The way we were: mean and getting meaner
By Paul Flanagan
1 June 2015
One of the most dramatic pieces of analysis of the largest aid cuts in Australia’s history is Figure 1 in the attached story. The figure highlights that in many ways, we have simply returned to something close to a long-term trend path. This was described as “the way we were” – a long-term tendency for growth of around one per cent per annum in aid. From 2004, there were a few years of rapid growth followed by massive cuts – leaving us around the way we were based on aid performance from 1970 to 2004.
One worry with the presentation of the graph was the remaining (small) gap between current levels and this long-term trend path. As a former Finance and Treasury official, this could be used as an excuse for advising even further real cuts in the program. The graph itself may also provide an impression that we in Australia are doing OK – even with the cuts, we are still growing our aid program, even if slowly.
One factor that could be added to the analysis of “the way we were” is that Australia’s population has increased from 13 million in 1970 to nearly 24 million currently. The population growth rate has been higher than the aid growth rate. So, for every person in Australia, we are actually getting meaner. This is shown in the graph below (using constant 2015-16 prices).
On average, through the government, we used to contribute the equivalent of a bit over $3.00 per week in the 1970s. After an encouraging upwards blip during the creation of ADAB and a recommitment to aid in the early 1980s, funding dropped to slightly less than $3.00 per week on average for the next two decades. This is well below the price of a cup of coffee that each person is being required to contribute every week to meet all of our development interests (both humanitarian as well as hard-headed national interests, with aid being the cheapest form of defence – and I agree with the comment made by Janet Hunt at the post-budget aid breakfast forum that we should probably refer to ‘development cooperation’ rather than ‘aid’).

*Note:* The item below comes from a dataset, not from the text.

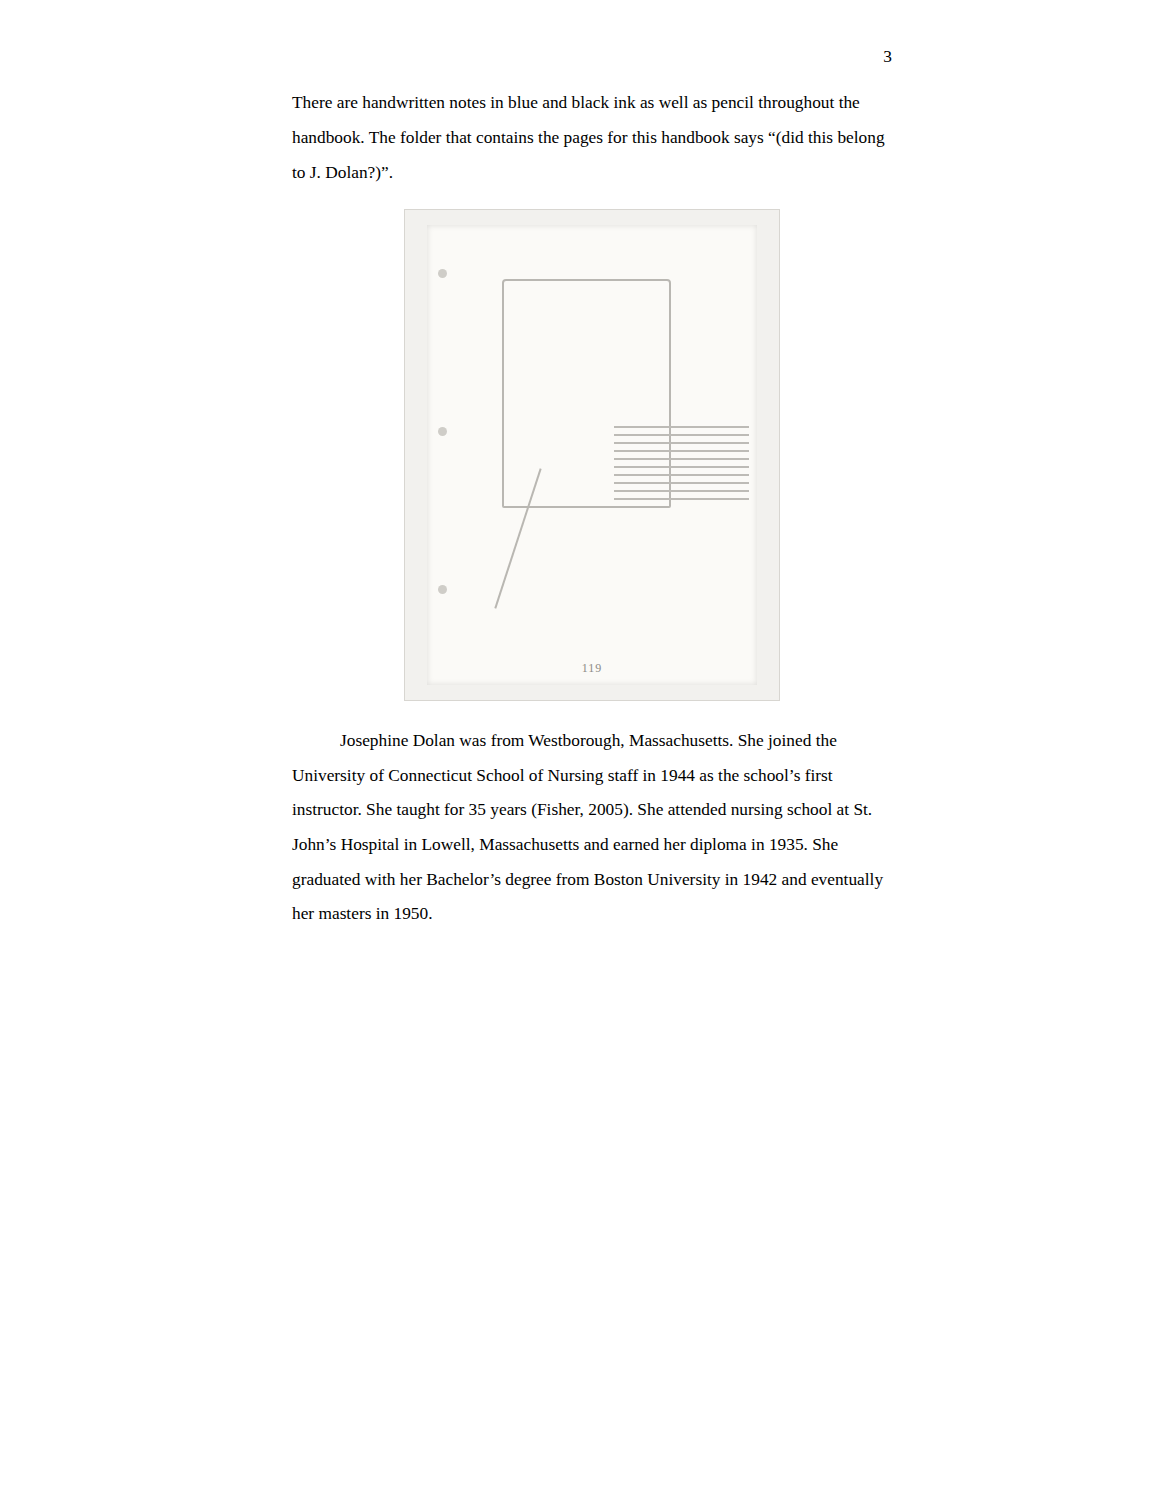3
There are handwritten notes in blue and black ink as well as pencil throughout the handbook. The folder that contains the pages for this handbook says “(did this belong to J. Dolan?)”.
119
Josephine Dolan was from Westborough, Massachusetts. She joined the University of Connecticut School of Nursing staff in 1944 as the school’s first instructor. She taught for 35 years (Fisher, 2005). She attended nursing school at St. John’s Hospital in Lowell, Massachusetts and earned her diploma in 1935. She graduated with her Bachelor’s degree from Boston University in 1942 and eventually her masters in 1950.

At its height, we reached the figure of $4.67 per week for each Australian in 2012-13. The figures are extended through to 2030 to highlight the implications of the government’s announcement that aid levels will be frozen at levels just to compensate for inflation. Population growth is based on the mid-case population scenario used by the Australian Bureau of Statistics. We’ll drop from the 2015-16 levels of $3.25 to below $2.50 per week per capita.
Figure 1 Development cooperation (Australian dollars per person per week)
Adding to this story of growing meanness is that on average Australians have become significantly richer. In 1970, through the government we gave about 45 cents out of every 100 dollars that we earned as a nation to development cooperation. By 1989, we were down to 30 cents for every 100 dollars. The aim of the previous government (and the previous opposition) was to lift this up to 50 cents (the 0.5% of GNI target). We struggled to 34 cents – still less than half of the target of 70 cents recently reached by countries such as the UK. As shown in the graph below (using growth forecasts from the government’s Intergenerational Report), with the massive aid cuts, we are down to 25 cents already, with current policy settings sending us on a path downwards to only 15 cents for every 100 dollars by 2030.
Figure 2 Development cooperation relative to income (ODA/GNI)
As I mentioned in my introduction to the 2015 aid budget breakfast, from the perspective of someone who has sat on both sides of the budget fence as a loyal public servant, the cuts to the development cooperation budget are reprehensible. With the bipartisan political agreement to move towards the 0.5% target prior to the last election, I hoped we had turned a corner. But instead we are back to the way we were – a mean country that is getting meaner.
Paul Flanagan is a Visiting Fellow at the Development Policy Centre.
About the author/s
Paul Flanagan has a longstanding interest in public policy issues in Australia, PNG and more broadly. His 35-year public service career was evenly shared between Treasury/Finance and AusAID. He headed up Treasury’s International Finance and Development Division from 2008-2011 before being seconded to a senior advisor position in the PNG Treasury until August 2013. He is Director of Indo-Pacific Public Policy and Economics, a leading commentator on economic developments in PNG, and a frequent contributor to the Devpolicy Blog.